Like I said, intelligently designed peripherals.  Let's look at a hard disk
controller with FIFO.  The Amiga 2090 controller is such a beast.  Though
only a 16 bit device, the same principals work in 32 bit land. 

So my hard disk controller is chugging away, fetching data from the relatively
slow hard disk and stuffing this in the FIFO.  It sees the FIFO filling up, 
and interrupts the 68020.  The '020 springs to action, being that the disk is
run by a high priority task that was just waiting on this interrupt.  So far
we're have to do this whether the disk controller is DMA or shared memory.

Now let's consider the shared memory.  Say we've got 512 bytes to move.  You
jump into a block move routine, where the cache immediately gets set up with
the move code after the first loop pass.  You've got one memory cycle to read
the data from shared RAM, one memory cycle to stuff it into your destination
RAM.  So you get 256 memory cycles, plus maybe 2 extra for cache setup.
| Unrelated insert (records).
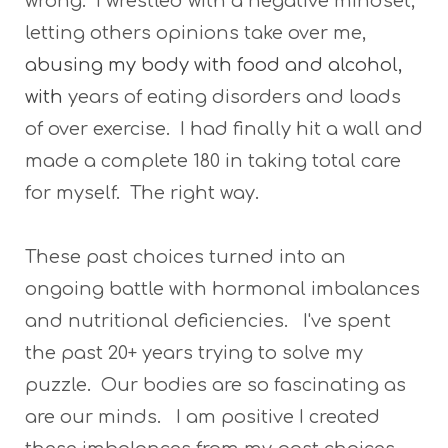
wrong. I wrestled with a negative mindset,
letting others opinions take over me,
abusing my body with food and alcohol,
with
years of eating disorders and loads
of over exercise. I had finally hit a wall and
made a complete 180 in taking total care
for myself. The right way.
These past choices turned into an
ongoing battle with hormonal imbalances
and nutritional deficiencies. I've spent
the past 20+ years trying to solve my
puzzle. Our bodies are so fascinating as
are our minds. I am positive I created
Now we go to the DMA controller, moving the same 512 bytes.  We have to set 
up the controller with the destination RAM address, that should take maybe
3 cycles.  Give it another 3 to tell the DMA controller to go ahead.  Next,
maybe a cycle to arbitrate the bus.  Now we run the DMA transfer.  But we
already have the data at hand, so all the controller has to do is stuff it
in memory.  That's 128 memory cycles.  And another to re-arbitrate.

So in this case, DMA comes out 136 cycles, vs. 258 if the 68020 moved it all
by itself.

> If you dual-port the LANCE memory properly (32 bits wide to the 68020,
> 16 bits wide to the LANCE), you can move the data from the dual-ported
> memory *while* the LANCE is transferring other data into it, thus
> achieving an effective doubling of the transfer rate and freeing the
> bus for other purposes the rest of the time.
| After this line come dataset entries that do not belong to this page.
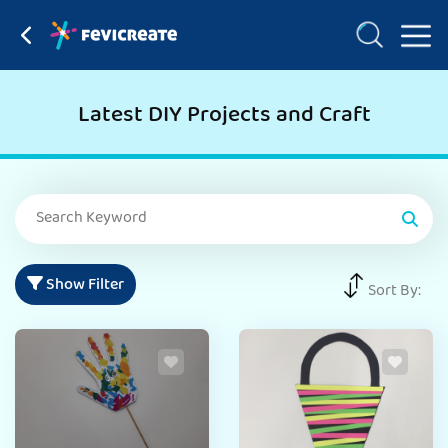
Latest DIY Projects and Craft
Show Filter
Sort By:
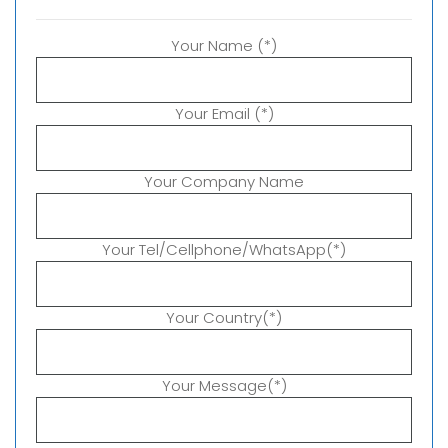
Your Name (*)
Your Email (*)
Your Company Name
Your Tel/Cellphone/WhatsApp(*)
Your Country(*)
Your Message(*)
I get the exact same effect with my FIFO, only through use of DMA I'm tying
up the bus much less.

But not really, unless you've got some screaming RAM in that dual port 
section.  Maybe you can use some true dual-ported SRAM, or a FIFO like
what we've got on this hard disk controller, but if you're talking DRAM,
forget it, the 68020's going to eat all the available time on anything
in the 80ns or slower range.

> So, for maximum performance, hide your peripherals behind dual-ported
> memory, and then mark those pages as "non-cacheable."

There's no question that having a peripheral device dump to shared RAM
is much better than directly banging it with the CPU, Macintosh style.  And
for very small tranfer situations, it's better.  A DMA controller has a 
fixed setup time.  But if you're transferring more than a few bytes at a
time, DMA is a win.  And unless you're dealing with something that needs
immediate response (eg, you can't wait until you've got 64 or 512 or 
whatever bytes to block transfer), DMA is still a win on a 68020 system,
if done correctly.  The 68020 at 32 bits/transfer will tie a 16 bit DMA
device at transfer rate, plus it's got less setup, so you definitely want
that DMA to be 32 bits wide.

Finally, in a decent system, you can have DMA on your backplane going at
the same time you've got CPU access going on you're local bus, so the DMA
won't always kick the CPU off the bus.  Amiga's aren't doing it this way,
yet.

> 					Steve Rice
-- 
Dave Haynie  "The B2000 Guy"     Commodore-Amiga  "The Crew That Never Rests"
   {ihnp4|uunet|rutgers}!cbmvax!daveh      PLINK: D-DAVE H     BIX: hazy
		"I can't relax, 'cause I'm a Boinger!"